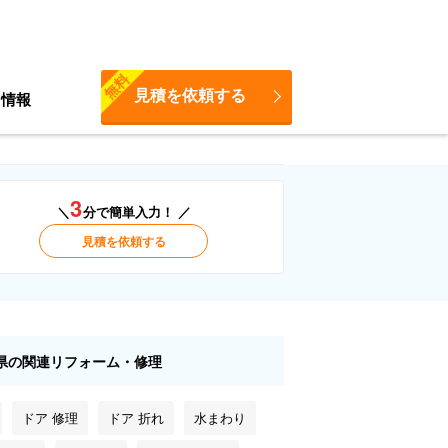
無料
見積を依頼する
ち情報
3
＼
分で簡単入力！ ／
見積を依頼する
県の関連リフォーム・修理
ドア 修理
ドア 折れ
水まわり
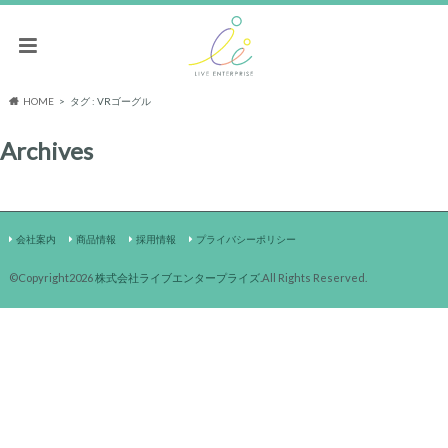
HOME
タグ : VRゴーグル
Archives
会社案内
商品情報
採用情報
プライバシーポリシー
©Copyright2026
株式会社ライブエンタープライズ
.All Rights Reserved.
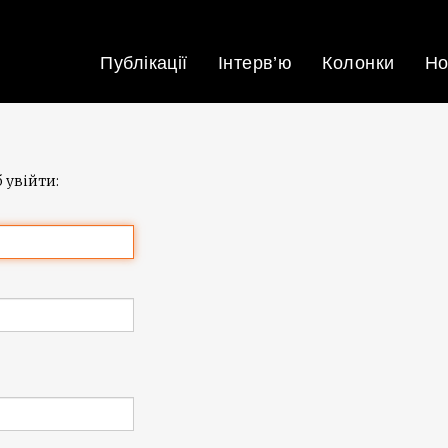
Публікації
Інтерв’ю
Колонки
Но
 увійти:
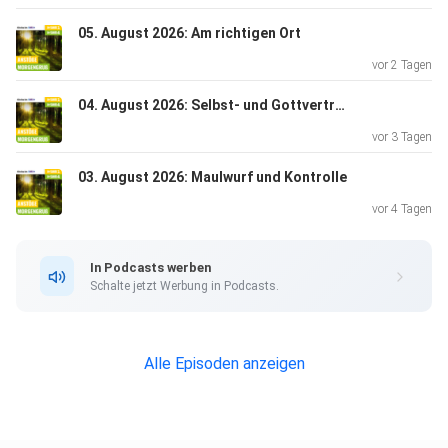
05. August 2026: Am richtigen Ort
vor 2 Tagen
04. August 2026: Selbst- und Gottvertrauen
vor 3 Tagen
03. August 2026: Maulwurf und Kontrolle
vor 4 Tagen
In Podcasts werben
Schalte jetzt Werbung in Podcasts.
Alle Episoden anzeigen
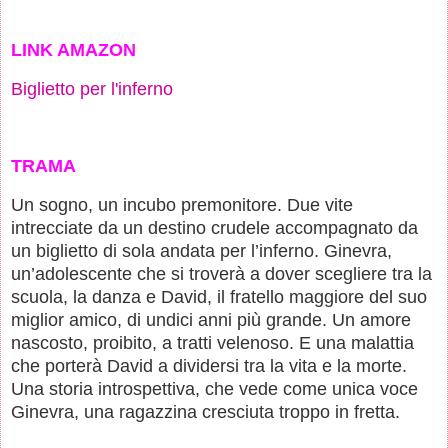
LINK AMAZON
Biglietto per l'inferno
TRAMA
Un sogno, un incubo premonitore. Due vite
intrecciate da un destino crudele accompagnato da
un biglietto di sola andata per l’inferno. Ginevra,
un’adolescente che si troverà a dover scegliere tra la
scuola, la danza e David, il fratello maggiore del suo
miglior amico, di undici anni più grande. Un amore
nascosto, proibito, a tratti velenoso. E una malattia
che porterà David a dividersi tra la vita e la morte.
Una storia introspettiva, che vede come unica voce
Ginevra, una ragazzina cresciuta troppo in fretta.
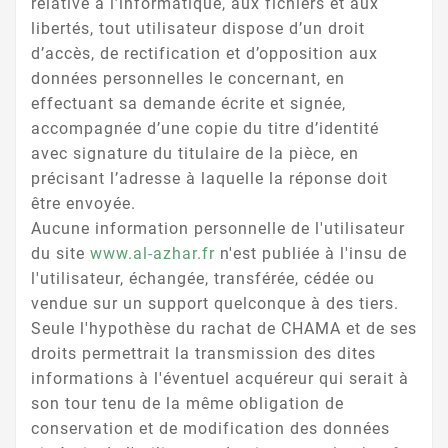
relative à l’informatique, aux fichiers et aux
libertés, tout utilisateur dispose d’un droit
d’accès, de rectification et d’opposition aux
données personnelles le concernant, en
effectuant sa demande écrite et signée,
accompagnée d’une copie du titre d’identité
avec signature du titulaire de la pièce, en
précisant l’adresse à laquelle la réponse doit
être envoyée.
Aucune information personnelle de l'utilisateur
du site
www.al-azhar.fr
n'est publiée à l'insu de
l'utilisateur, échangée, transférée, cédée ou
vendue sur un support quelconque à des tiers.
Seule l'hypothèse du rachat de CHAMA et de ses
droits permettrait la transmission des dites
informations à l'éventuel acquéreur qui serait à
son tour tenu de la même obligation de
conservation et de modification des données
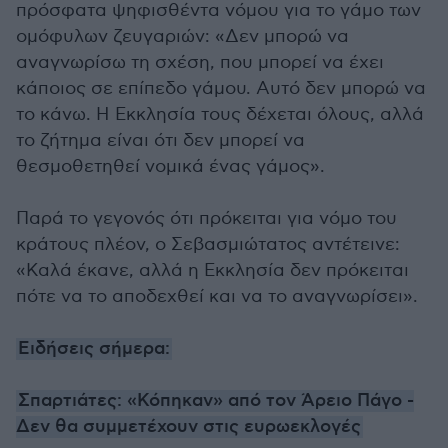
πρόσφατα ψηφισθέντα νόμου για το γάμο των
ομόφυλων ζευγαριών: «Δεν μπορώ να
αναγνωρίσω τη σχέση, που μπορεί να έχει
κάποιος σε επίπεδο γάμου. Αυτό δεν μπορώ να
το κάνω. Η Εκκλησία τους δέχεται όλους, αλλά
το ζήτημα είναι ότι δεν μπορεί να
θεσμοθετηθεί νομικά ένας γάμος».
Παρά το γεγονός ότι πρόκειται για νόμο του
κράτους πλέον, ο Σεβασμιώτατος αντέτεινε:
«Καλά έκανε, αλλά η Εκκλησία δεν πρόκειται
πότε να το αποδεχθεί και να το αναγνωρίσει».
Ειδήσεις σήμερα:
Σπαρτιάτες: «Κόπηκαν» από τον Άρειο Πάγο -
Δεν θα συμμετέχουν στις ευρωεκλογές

__TO DO__: Only one part of the material above is wanted: the lines from the one with "In Podcasts werben" up to and including the one with "un biglietto di". Please copy them exactly, pictures left out.

__ANSWER FOR THE TASK__:
In Podcasts werben
Schalte jetzt Werbung in Podcasts.
Alle Episoden anzeigen
LINK AMAZON
Biglietto per l'inferno
TRAMA
Un sogno, un incubo premonitore. Due vite
intrecciate da un destino crudele accompagnato da
un biglietto di sola andata per l’inferno. Ginevra,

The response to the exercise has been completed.